Por: Jacques Sagot 21 noviembre, 2016

Por septuagésima quinta vez consecutiva (tres cuartos de siglo), Cartago le ha roto el corazón a sus seguidores. La fanaticada más fervorosa (etimológicamente, la que es capaz de mayor fe), la vapuleada, la martirológica, la torturada, sigue clamando a la sombra de don Fello Meza para que, por piedad, les depare un campeonatito.

Salvo para la afición brumosa, Cartago es el segundo equipo de todos los costarricenses: después del cuadro de nuestros amores, "Cartaguito" es nuestra opción, por esa vaga simpatía que suscitan los perdedores inveterados, por compasión, por misericordia y sí: por lástima. Jugadores y directivos de Cartago: entérense de que son ustedes objeto de lástima universal entre los futbol consumptors costarricenses.

Es un equipo clásico -por su veteranía histórica- pero no grande. Nadie que en 75 años no ha ganado un campeonato puede describirse a sí mismo como "grande". Se lanzan a la piscina, y solo ven a sus contendores pasar a su lado cual torpedos, y ellos ahogándose miserablemente en media alberca.

¿Cómo pueden vivir así? ¿Cómo concilian el sueño? ¿Cómo se aprende a ser un derrotado perpetuo, automático, un "perdedor emérito"? ¿No se les estrujan las entrañas al ver a su afición hundirse en la desesperanza y la postración? ¿Es eso lo que merecen los miles de corazones que persisten en apoyarlos pese a su mediocridad?

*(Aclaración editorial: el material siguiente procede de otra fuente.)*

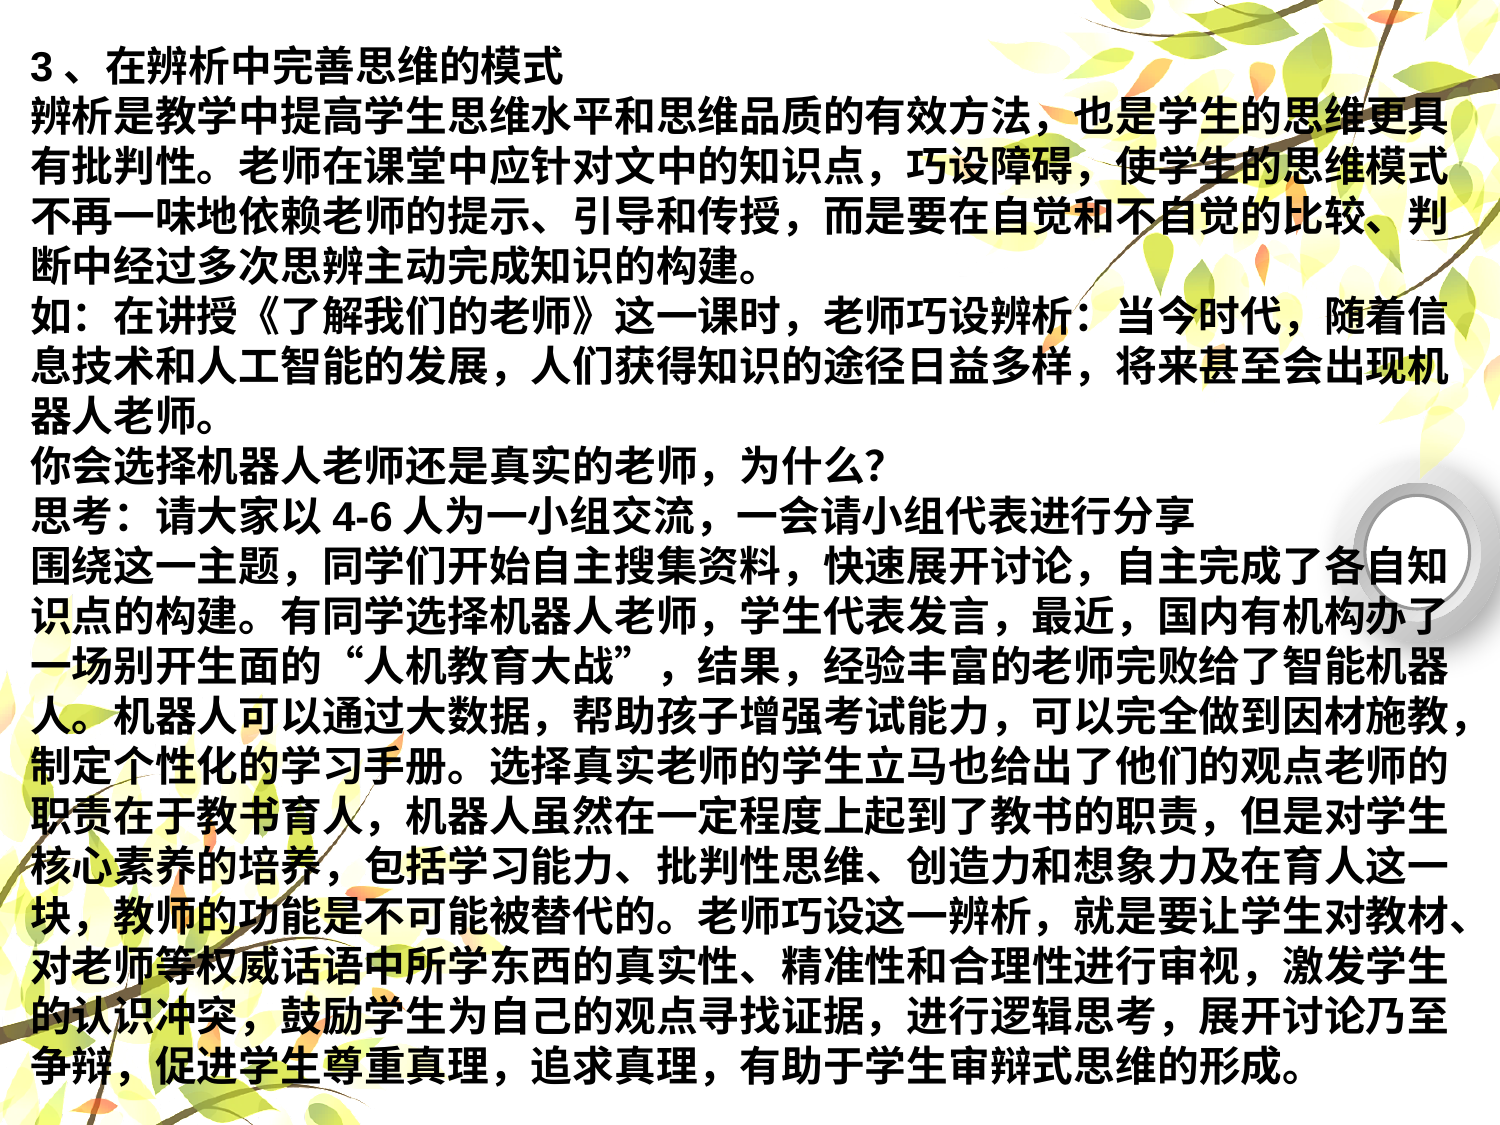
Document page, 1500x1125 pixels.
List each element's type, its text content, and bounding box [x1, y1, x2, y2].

Peor que incompetentes: cobardes carentes de fibra moral y del menor asomo épico. Solo un equipo afecto de blandenguería endémica puede caer como lo hizo Cartago ante Santos. "Cartaguititito" no tiene músculo psicológico y volitivo. No son guerreros, sino once "mujeres al borde de un ataque de nervios" (Almodóvar).

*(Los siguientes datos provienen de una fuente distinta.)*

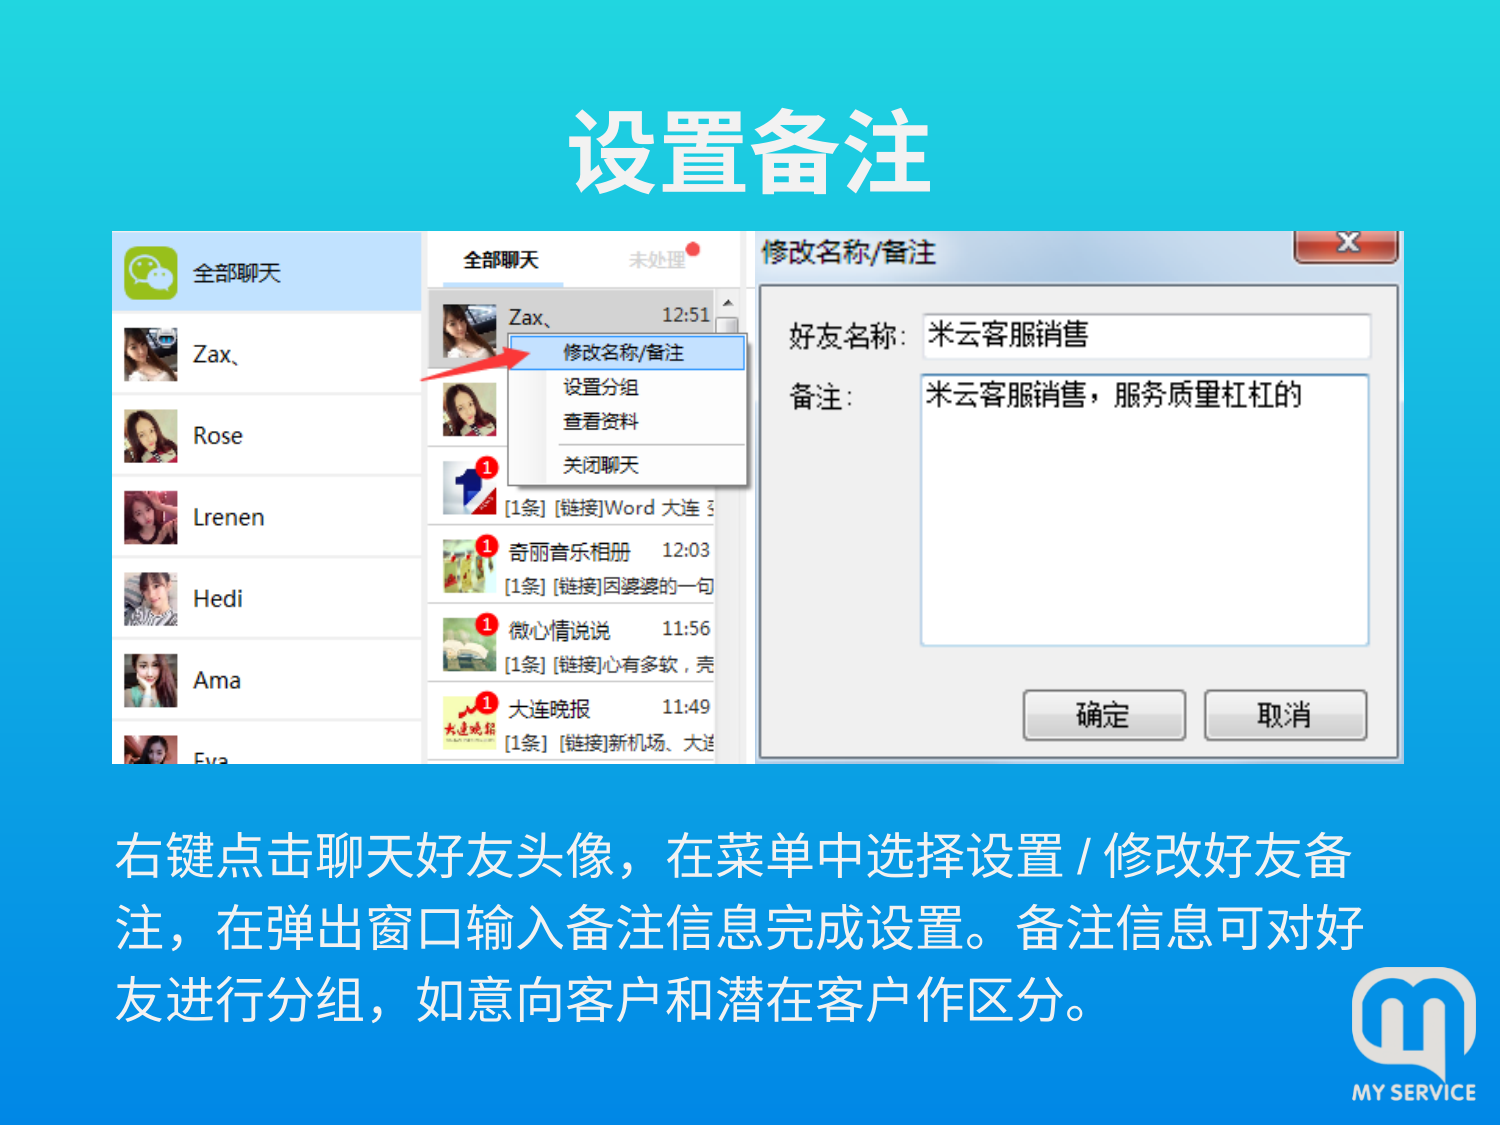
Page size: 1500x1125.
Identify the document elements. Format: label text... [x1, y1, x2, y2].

La debacle no fue culpa de Jeaustin Campos. Sucede que a ustedes, amigos, no los salva ni una troica técnica constituida por Guardiola, Mourinho y Heynckess. Cartago tiene que aprender a ganar... el problema es que eso solo se logra ganando.

El cometa Halley pasa cerca de la Tierra cada 75 años. Cartago ya ha superado el tiempo que le toma al cuerpo celeste recorrer la totalidad de su órbita. Realmente, un equipo "galáctico".